Friday, September 18, 2009

Progress.

I've been more or less absent here lately and I need to rectify that. Anyway, here's a little status report on the job I started Monday.

As I mentioned, out of the first 8 half-hour episodes of this show, there are 24 locations in repeat episodes and another 59 that show up in just one episode. There are more than a few locations (Example: Interior Javier's's House) that only show up for 1/2 page of a script or so. Let me put that in perspective:

-Feature film scripts average 115 to 130 pages.
-1/2 hour show scripts average 28 to 31 pages.
-Feature films need to shoot 1.5 - 5 pages per shooting day. (The more money you've got, the more time you can spend on each scene.)
-Most one-hour TV dramas shoot 5 to 8 pages per day.

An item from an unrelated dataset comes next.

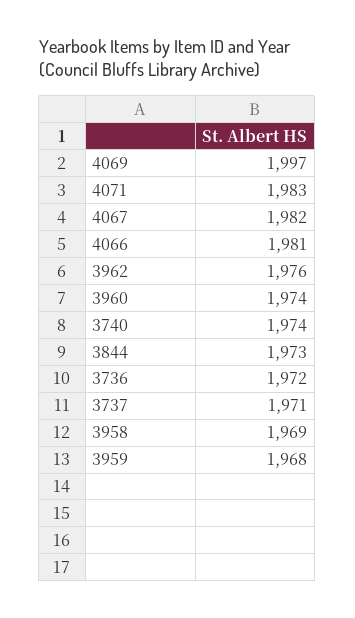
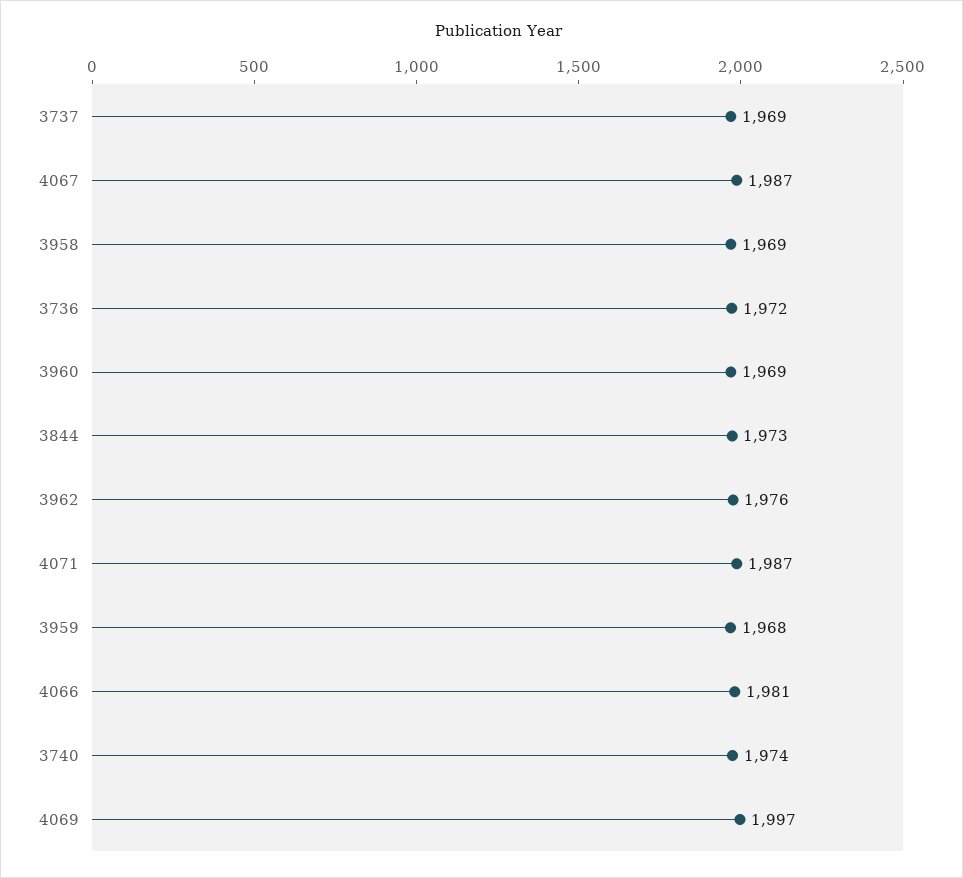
4071: 1983 -> 1987
4067: 1982 -> 1987
3960: 1974 -> 1969
3737: 1971 -> 1969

We'll be shooting 9 to 12 pages per day.

What that means, among other things, is that it would really kill us to have to move the company to a new location on any particular shooting day. Do we need to find two, or three, or maybe even five locations in one spot? Locations that need to look entirely different from each other? Yup! (If we don't, you get the audience sitting there scratching their heads wondering why Alan has never met Ruby before, even though it looks like he lives in her basement.)

So, the options I need to offer, in order of preference are:

-Roll the equipment across the hall to find a completely different look.
-Roll the equipment down the hall to find a completely different look.
-Haul the equipment up one flight of stairs to find a completely different look.
-Move the equipment to the house next door to find a completely different look.
-Haul all of the equipment out to the street. Load it all back into the trucks. Drive the trucks across town. Unload all of the equipment and haul it into a completely different location to find a completely different look. Give up the idea of getting more than one page of dialog shot on that day. Cease production while the studio fires everyone and finds people who know how to do their jobs.

You may be seeing why I don't consider the last option to be optimal.

So, back to the status report. Yesterday, the producer, director and I went to a house in Rockland County (about 20 minutes north of Manhattan) and looked at a place that has been redone from top to bottom to accommodate filming. It's a sprawling old farmhouse (doesn't really look like that anymore though), with a buttload of different rooms. There's a big parking lot on the property (yay - truck parking). All of the doors are 3' wide or wider so you can get gear in and out of the place easily. Most rooms have two or more doors, so the crew is never trapped at the end of a cul-de-sac. Small rooms, like bathrooms actually have "wild walls" (they slide out of your way on rails) so you can back off the camera and actually have room to get a shot. Their electrical service has been beefed up to the point where you could launch the space shuttle with their available amperage. And the multiple breaker boxes all have built-in connectors designed to connect directly to the type of electrical cables that are standard in the industry. Oh, and because of the laws in the town where this house is located, If I can get all of our vehicles onto the property, I won't even need to file a permit!

We'll cram about eight locations into this property -- both interiors and exteriors. We'll move in and get about 2.5 days of shooting done there. And -- cherry on the sundae -- there's a cemetery about a 1/4 mile down the road where we can shoot two cemetery scenes and fill out the last half-day.

Win!

I need to revise my locations list. Instead of "TBD" and blank spaces where the actual shooting location gets filled in, I have an address for a ton of stuff!

P.S. Getting this done calls for a really flexible director. A typical conversation from yesterday:

Me: We need a Queens living room for the scenes with Darlene and her husband.

Director: Well, we're already using the living room here for Chuck's house in the suburbs. Hold on, let me think.

Me: :: waits patiently::

Director: Fuck it! The kitchen looks like Queens. Lots of people hang out in their kitchens. Hell, that shot with the spreading pool of blood will look even better on these tile floors.

Me: Works for me!

3 comments:

Todd Wheeler said...

Sounds like a really great day.

ntsc said...

If you are only 20 miles away you are in south Rockland.

ntsc said...

Also the village you are in, if you are in a village, may have different and stricter rules than the town the village is in, the county or the state.